An Iowa federal district court, in a case of first impression, has held that a medical record request did not constitute a “Claim” under a claims-made medical malpractice policy. Capson Physicians Ins. Co. v. Yates, 2017 WL 6997897 (S.D. Iowa Nov. 8, 2017).
The insured doctor performed surgery on a patient who died the following day. Several months later, the doctor received a letter from an attorney who requested the deceased patient’s medical records. The doctor notified his liability insurer of the record request, and the insurer advised the doctor that the request did not trigger coverage because it did not fall within the policy’s definition of a “Claim.” After the policy expired, the patient’s husband filed a lawsuit against the doctor and his practice. The insurer subsequently filed a declaratory judgment action seeking a determination that the policy did not afford coverage for the lawsuit.

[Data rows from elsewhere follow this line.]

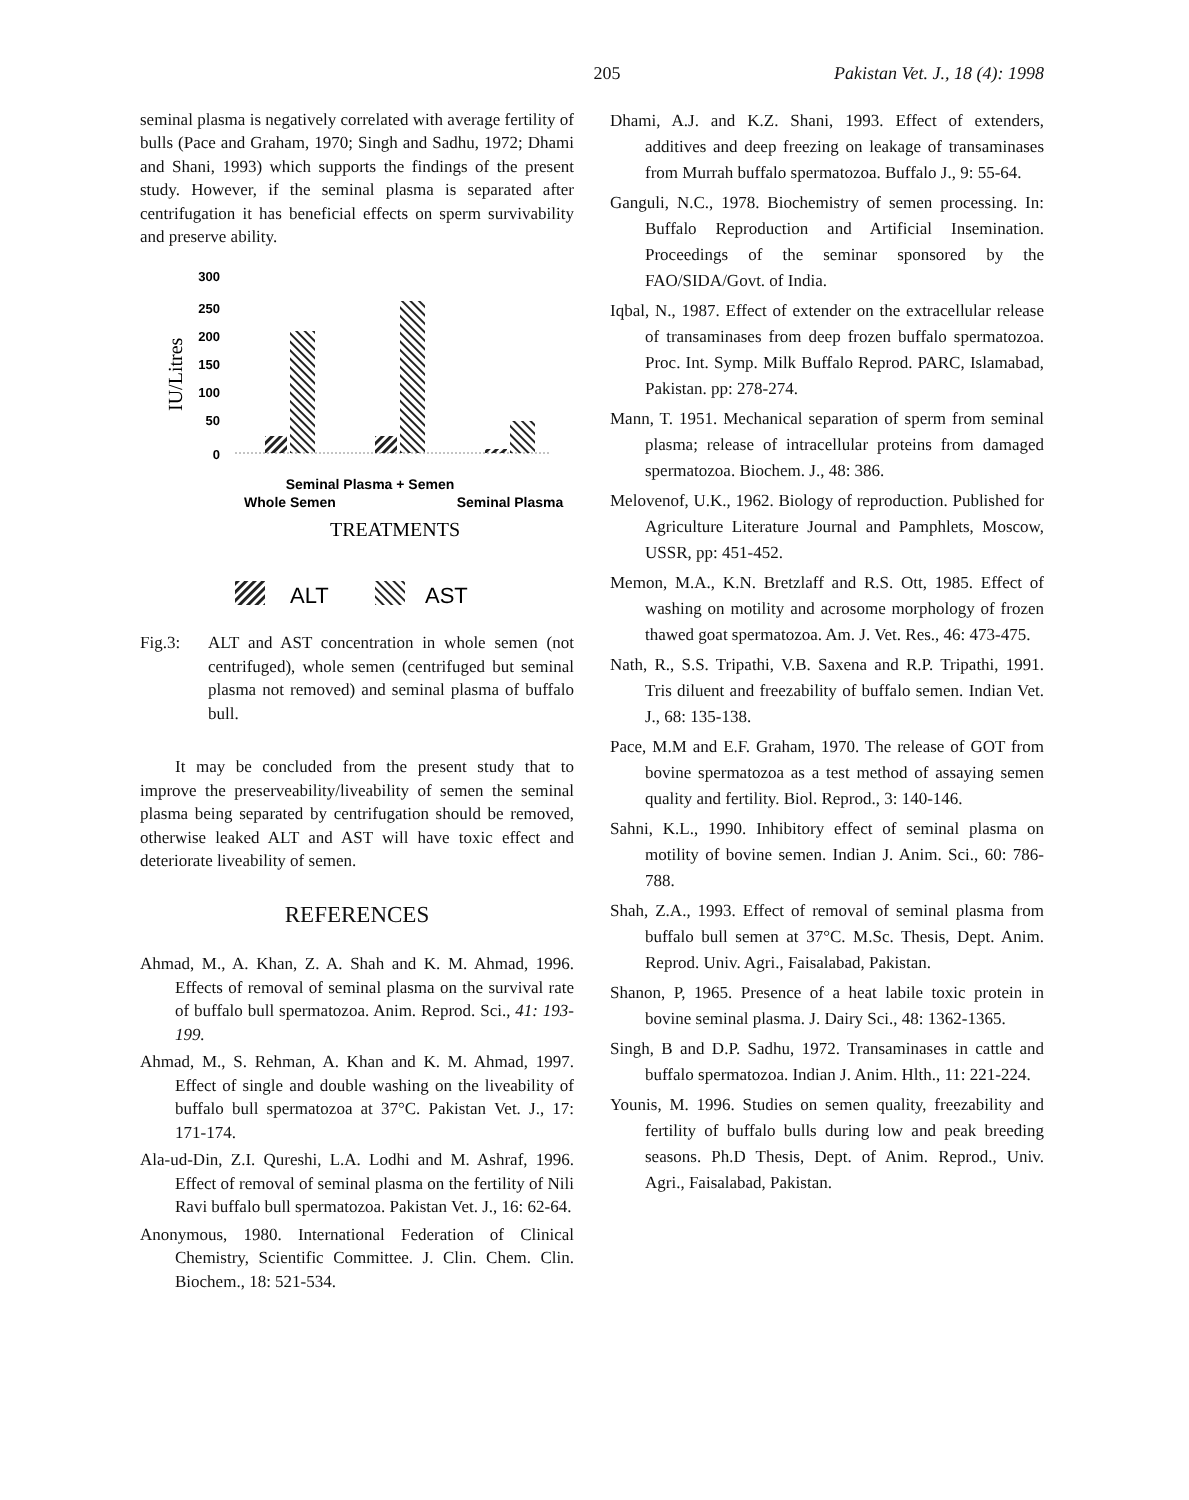205 Pakistan Vet. J., 18 (4): 1998
seminal plasma is negatively correlated with average fertility of bulls (Pace and Graham, 1970; Singh and Sadhu, 1972; Dhami and Shani, 1993) which supports the findings of the present study. However, if the seminal plasma is separated after centrifugation it has beneficial effects on sperm survivability and preserve ability.
300
250
200
150
100
50
0
IU/Litres
Seminal Plasma + Semen
Whole Semen
Seminal Plasma
TREATMENTS
ALT
AST
Fig.3: ALT and AST concentration in whole semen (not centrifuged), whole semen (centrifuged but seminal plasma not removed) and seminal plasma of buffalo bull.
It may be concluded from the present study that to improve the preserveability/liveability of semen the seminal plasma being separated by centrifugation should be removed, otherwise leaked ALT and AST will have toxic effect and deteriorate liveability of semen.
REFERENCES
Ahmad, M., A. Khan, Z. A. Shah and K. M. Ahmad, 1996. Effects of removal of seminal plasma on the survival rate of buffalo bull spermatozoa. Anim. Reprod. Sci., 41: 193-199.
Ahmad, M., S. Rehman, A. Khan and K. M. Ahmad, 1997. Effect of single and double washing on the liveability of buffalo bull spermatozoa at 37°C. Pakistan Vet. J., 17: 171-174.
Ala-ud-Din, Z.I. Qureshi, L.A. Lodhi and M. Ashraf, 1996. Effect of removal of seminal plasma on the fertility of Nili Ravi buffalo bull spermatozoa. Pakistan Vet. J., 16: 62-64.
Anonymous, 1980. International Federation of Clinical Chemistry, Scientific Committee. J. Clin. Chem. Clin. Biochem., 18: 521-534.
Dhami, A.J. and K.Z. Shani, 1993. Effect of extenders, additives and deep freezing on leakage of transaminases from Murrah buffalo spermatozoa. Buffalo J., 9: 55-64.
Ganguli, N.C., 1978. Biochemistry of semen processing. In: Buffalo Reproduction and Artificial Insemination. Proceedings of the seminar sponsored by the FAO/SIDA/Govt. of India.
Iqbal, N., 1987. Effect of extender on the extracellular release of transaminases from deep frozen buffalo spermatozoa. Proc. Int. Symp. Milk Buffalo Reprod. PARC, Islamabad, Pakistan. pp: 278-274.
Mann, T. 1951. Mechanical separation of sperm from seminal plasma; release of intracellular proteins from damaged spermatozoa. Biochem. J., 48: 386.
Melovenof, U.K., 1962. Biology of reproduction. Published for Agriculture Literature Journal and Pamphlets, Moscow, USSR, pp: 451-452.
Memon, M.A., K.N. Bretzlaff and R.S. Ott, 1985. Effect of washing on motility and acrosome morphology of frozen thawed goat spermatozoa. Am. J. Vet. Res., 46: 473-475.
Nath, R., S.S. Tripathi, V.B. Saxena and R.P. Tripathi, 1991. Tris diluent and freezability of buffalo semen. Indian Vet. J., 68: 135-138.
Pace, M.M and E.F. Graham, 1970. The release of GOT from bovine spermatozoa as a test method of assaying semen quality and fertility. Biol. Reprod., 3: 140-146.
Sahni, K.L., 1990. Inhibitory effect of seminal plasma on motility of bovine semen. Indian J. Anim. Sci., 60: 786-788.
Shah, Z.A., 1993. Effect of removal of seminal plasma from buffalo bull semen at 37°C. M.Sc. Thesis, Dept. Anim. Reprod. Univ. Agri., Faisalabad, Pakistan.
Shanon, P, 1965. Presence of a heat labile toxic protein in bovine seminal plasma. J. Dairy Sci., 48: 1362-1365.
Singh, B and D.P. Sadhu, 1972. Transaminases in cattle and buffalo spermatozoa. Indian J. Anim. Hlth., 11: 221-224.
Younis, M. 1996. Studies on semen quality, freezability and fertility of buffalo bulls during low and peak breeding seasons. Ph.D Thesis, Dept. of Anim. Reprod., Univ. Agri., Faisalabad, Pakistan.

The policy defined “Claim” as the insured’s receipt of “a notice of legal action for damages” or “a notification of an intention to hold the insured responsible for damage[s].” The court looked to other jurisdictions interpreting similar policy language to conclude that the record request failed to meet the policy’s definition of a “Claim.” The court emphasized that the request did not suggest or threaten litigation, demand money or damages, and did not otherwise reveal an “intention to hold the insured responsible.” Rather, the court viewed it “as a request for records in its simplest form” and opined that “[a] simple request for medical records hints at a potential claim for damages, which still falls short of the Claim definition at issue.”